# EXERCISE DESCRIPTION
Exactly repeat all the records below, omitting the images they hold.

# INPUT DATA
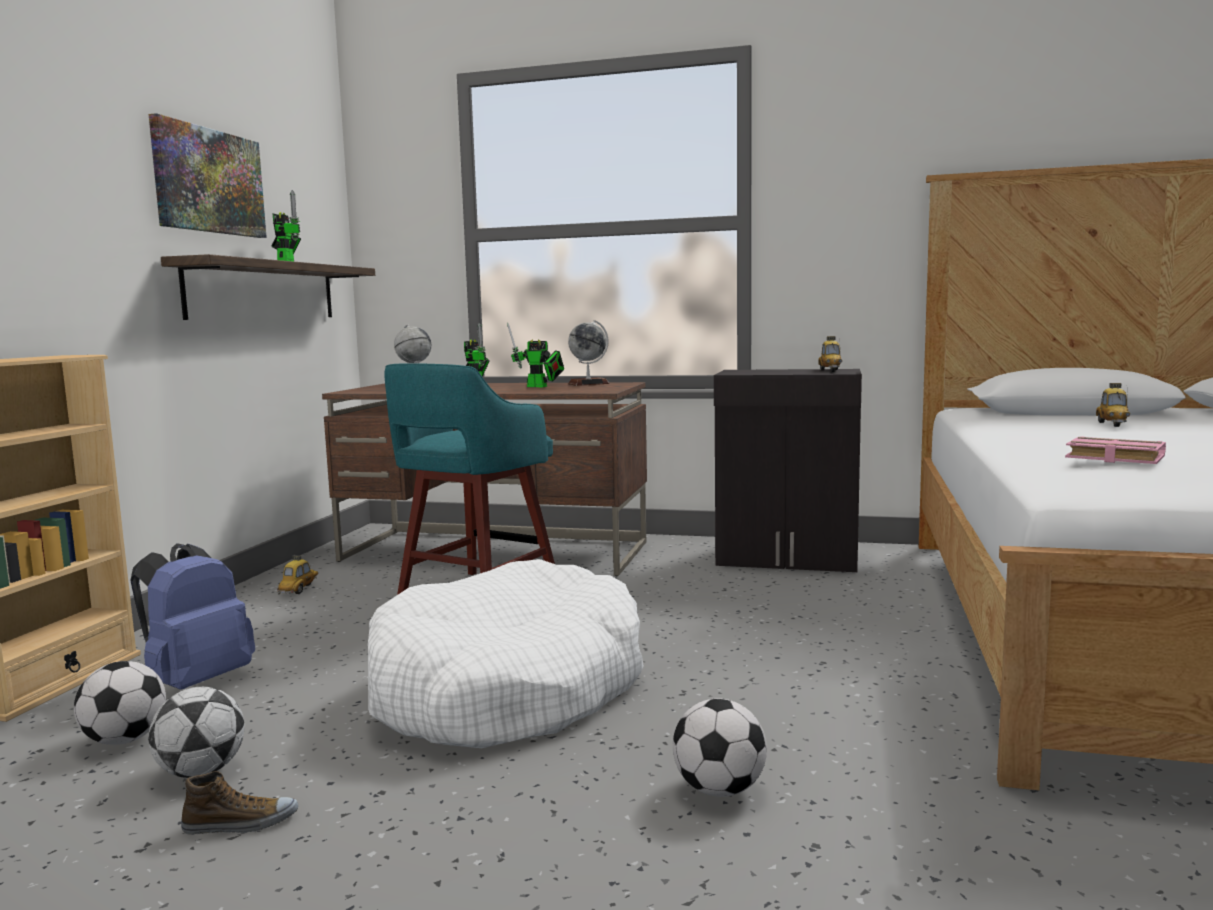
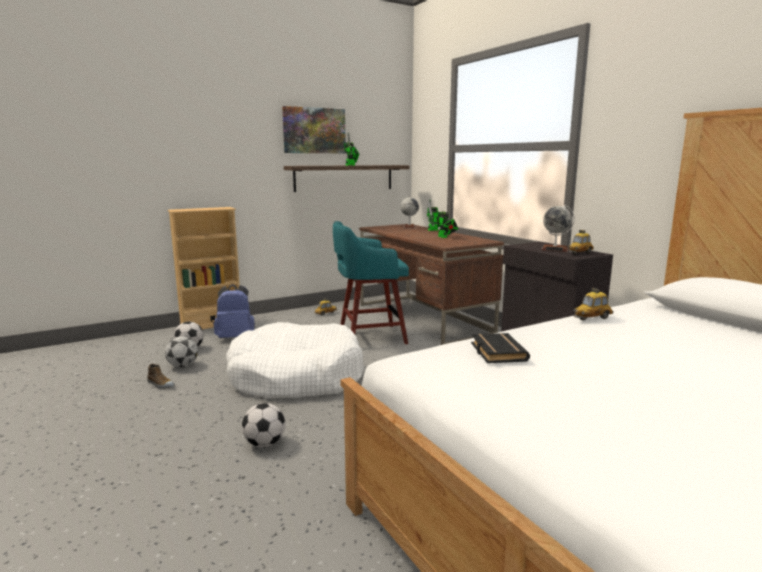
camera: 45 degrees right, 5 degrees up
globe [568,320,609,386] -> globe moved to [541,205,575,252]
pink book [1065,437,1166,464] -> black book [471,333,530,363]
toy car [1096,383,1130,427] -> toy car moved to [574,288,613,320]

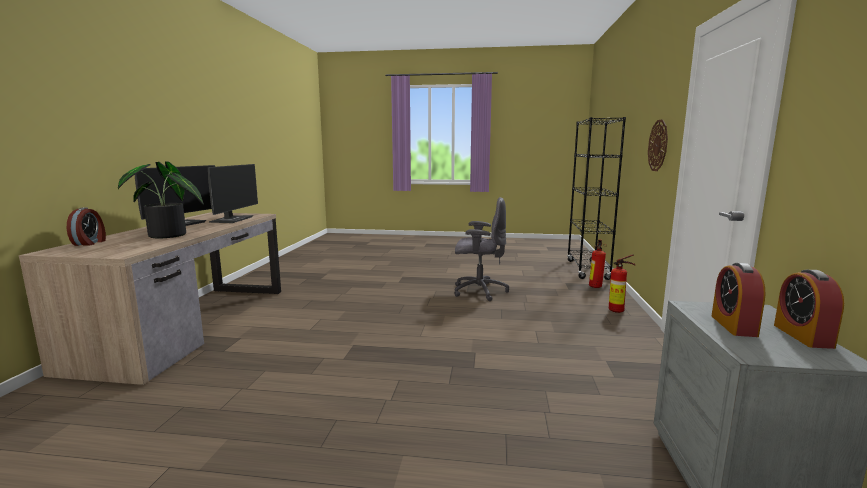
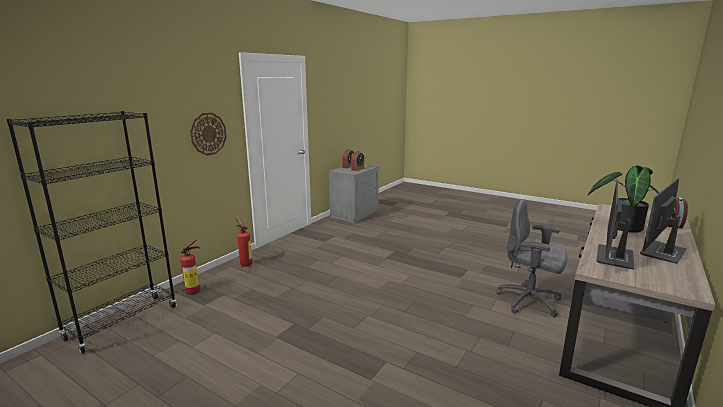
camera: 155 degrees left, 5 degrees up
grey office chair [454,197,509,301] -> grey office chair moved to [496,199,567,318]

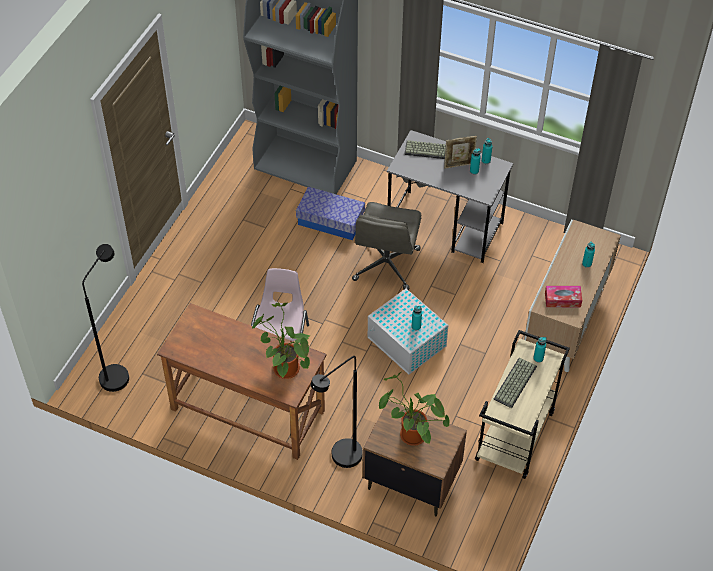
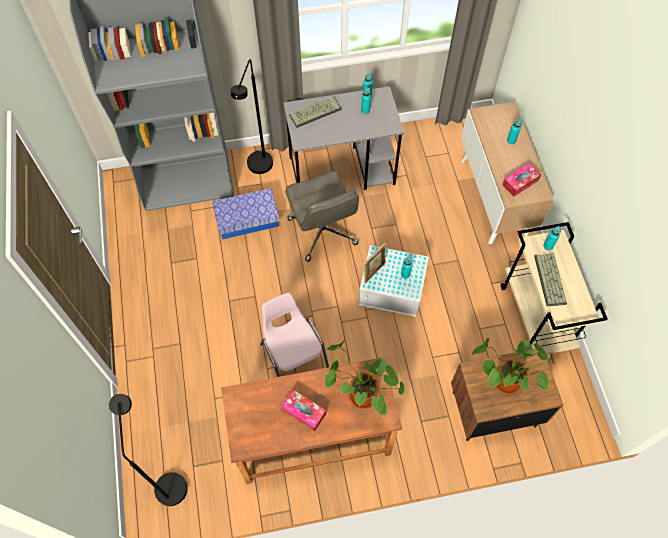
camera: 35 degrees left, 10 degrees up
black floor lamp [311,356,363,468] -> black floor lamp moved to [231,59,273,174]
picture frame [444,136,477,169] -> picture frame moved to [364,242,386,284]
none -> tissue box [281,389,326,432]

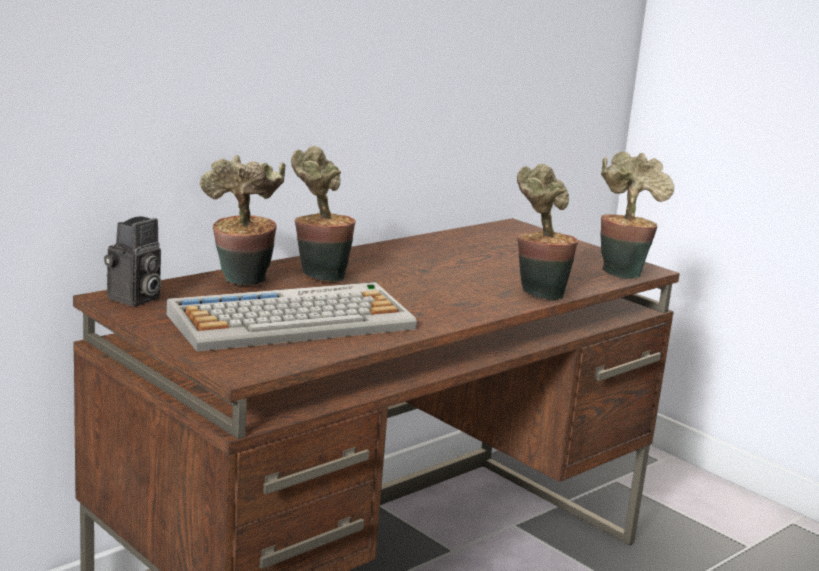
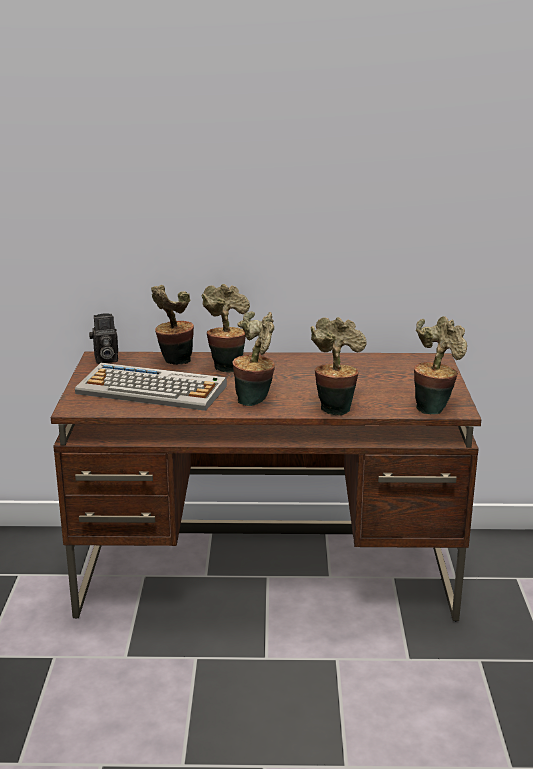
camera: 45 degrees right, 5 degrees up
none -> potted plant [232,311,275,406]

# TASK SOLUTION
camera: 45 degrees right, 5 degrees up
globe [568,320,609,386] -> globe moved to [541,205,575,252]
pink book [1065,437,1166,464] -> black book [471,333,530,363]
toy car [1096,383,1130,427] -> toy car moved to [574,288,613,320]

camera: 155 degrees left, 5 degrees up
grey office chair [454,197,509,301] -> grey office chair moved to [496,199,567,318]

camera: 35 degrees left, 10 degrees up
black floor lamp [311,356,363,468] -> black floor lamp moved to [231,59,273,174]
picture frame [444,136,477,169] -> picture frame moved to [364,242,386,284]
none -> tissue box [281,389,326,432]

camera: 45 degrees right, 5 degrees up
none -> potted plant [232,311,275,406]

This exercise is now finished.